A investigação em dança e em performance conduzida por Luiz de Abreu presentifica o corpo negro em estado de denúncia. Os vídeos que compõem sua participação na 35 a Bienal constituem documentos do Brasil entre meados dos anos 1990 e meados dos anos 2000. Neles, o artista enfrenta a experiência de um racismo que resistia à elaboração coletiva e institucional, mas com pungentes efeitos de subjugação racial em níveis econômicos, sociopolíticos e subjetivos. As coreografias presumidas para pessoas negras no contexto do mito da democracia racial são exploradas no trabalho do artista, que entrega seu corpo para responder aos estereótipos que surgem e confinam o repertório simbólico esperado para as artes negras. O país é a presença que sustenta e conforma as cenas, seja como pano de fundo do cenário em Black Fashion [Moda negra] (2006), como bandeira que veste o palco e o artista em Samba do crioulo doido (2004), ou mediante temas clássicos da brasilidade que compõem a trilha sonora das obras. Mas, afinal, como dança um corpo negro? E que efeitos e afetos uma pergunta elaborada nesses termos é capaz (ou não) de gerar? Embora o artista relate que não cria com base em gêneros1,  o riso branco, cisgênero e perverso da plateia afirma comédia, uma vez que é acionado em cenas que poderiam causar profundo desconforto caso o público fosse capaz de reconhecer a tragédia vivida pela negritude. O riso do performer, ao contrário, entra e sai de cena demonstrando a marca – ção coreográfica; trata-se de uma alegria que revela sua artificialidade, porque é decomposta enquanto gesto, assim como todas as qua – lidades e movimentos atribuídos ao corpo negro o são. Em Autópsia (1997), o espaço do riso se fecha. Na insuportável reprodução do horror dos relatos de violência narrados em off, abre um espaço gregário para solidariedade e para o ritual, retornando, talvez, à memória de uma dimensão litúrgica que sua dança, sem dúvida contemporânea, apreendeu desde os terreiros de umbanda. 

cíntia guedes

1. Conforme entrevista concedida à Rádio França Internacional Brasil, no programa RFI Convida Luiz de Abreu, em 13 mar. 2020. Disponível em: www.youtube.com/watch?v=g0ALs1c – TW0Q&ab_channel=RFIBrasil. Acesso em: 18 maio, 2023.

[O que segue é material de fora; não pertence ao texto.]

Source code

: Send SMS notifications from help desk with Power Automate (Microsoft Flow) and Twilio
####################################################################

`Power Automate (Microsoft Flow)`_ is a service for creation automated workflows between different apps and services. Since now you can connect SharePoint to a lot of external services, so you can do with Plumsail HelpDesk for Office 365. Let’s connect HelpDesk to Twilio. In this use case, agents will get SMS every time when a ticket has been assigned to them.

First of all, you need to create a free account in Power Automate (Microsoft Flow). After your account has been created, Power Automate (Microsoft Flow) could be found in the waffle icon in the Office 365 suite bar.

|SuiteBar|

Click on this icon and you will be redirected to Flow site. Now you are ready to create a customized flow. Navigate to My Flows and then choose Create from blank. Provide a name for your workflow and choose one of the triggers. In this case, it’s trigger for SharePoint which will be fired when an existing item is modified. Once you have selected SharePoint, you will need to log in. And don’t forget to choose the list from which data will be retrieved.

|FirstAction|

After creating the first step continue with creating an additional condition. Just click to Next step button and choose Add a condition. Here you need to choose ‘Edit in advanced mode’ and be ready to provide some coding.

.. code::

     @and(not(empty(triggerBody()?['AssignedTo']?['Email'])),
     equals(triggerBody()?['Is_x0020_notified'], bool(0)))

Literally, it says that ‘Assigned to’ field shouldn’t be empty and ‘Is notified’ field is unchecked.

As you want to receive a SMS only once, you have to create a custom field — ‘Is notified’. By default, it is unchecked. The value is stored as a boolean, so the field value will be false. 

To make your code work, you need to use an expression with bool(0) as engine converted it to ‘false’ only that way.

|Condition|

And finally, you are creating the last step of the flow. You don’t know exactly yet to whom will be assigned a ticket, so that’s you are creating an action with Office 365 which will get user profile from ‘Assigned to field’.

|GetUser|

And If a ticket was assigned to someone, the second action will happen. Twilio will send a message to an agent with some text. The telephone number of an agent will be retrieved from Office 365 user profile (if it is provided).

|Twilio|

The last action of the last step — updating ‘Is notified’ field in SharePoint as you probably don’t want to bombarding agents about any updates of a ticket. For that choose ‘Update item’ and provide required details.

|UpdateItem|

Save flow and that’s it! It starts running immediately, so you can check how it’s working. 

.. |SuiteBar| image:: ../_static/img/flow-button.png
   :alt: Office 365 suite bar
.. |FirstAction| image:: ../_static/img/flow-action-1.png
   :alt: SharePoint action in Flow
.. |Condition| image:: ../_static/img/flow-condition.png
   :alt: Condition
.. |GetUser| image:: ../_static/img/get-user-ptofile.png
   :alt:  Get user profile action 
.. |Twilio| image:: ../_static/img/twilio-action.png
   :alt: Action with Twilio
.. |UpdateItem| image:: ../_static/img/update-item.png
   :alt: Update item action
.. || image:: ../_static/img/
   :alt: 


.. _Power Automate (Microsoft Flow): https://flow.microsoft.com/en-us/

Luiz de Abreu (Araguari, MG, Brasil – 1963. Vive em Salvador, BA, Brasil) começou a dançar em meados dos anos 1960 no terreiro de umbanda levado pelas mãos de sua avó. Aos dezesseis ingressou para academias e grupos amadores de dança. Formou-se em dança na Faculdade Angel Vianna, no Rio de Janeiro e fez mestrado pela Universidade Federal de Uberlândia. Trabalhou em diferentes companhias de Belo Horizonte e, em meados dos anos 1990, iniciou carreira solo em São Paulo. Há mais de quarenta anos desenvolve um trabalho de dança que lida com as questões de cor, raça e gênero. Seu trabalho mais conhecido é Samba do crioulo doido, que atualmente faz parte da coleção permanente do Centre Pompidou (Paris, França). Abreu já se apresentou em países como Alemanha, França, Portugal, Croácia, Cuba, Espanha, Inglaterra, Mali e em diferentes festivais de dança contemporânea do Brasil. Participou da 7ª Bienal do Mercosul (Porto Alegre, RS, Brasil), mostrou o solo Travesti na 1ª Mostra Sesc de Dança (São Paulo, Brasil) e participou da 21ª Bienal Sesc_Videobrasil (São Paulo, Brasil). Atualmente vive em Salvador onde continua desenvolvendo seu trabalho e cursa doutorado em dança pela Universidade Federal da Bahia.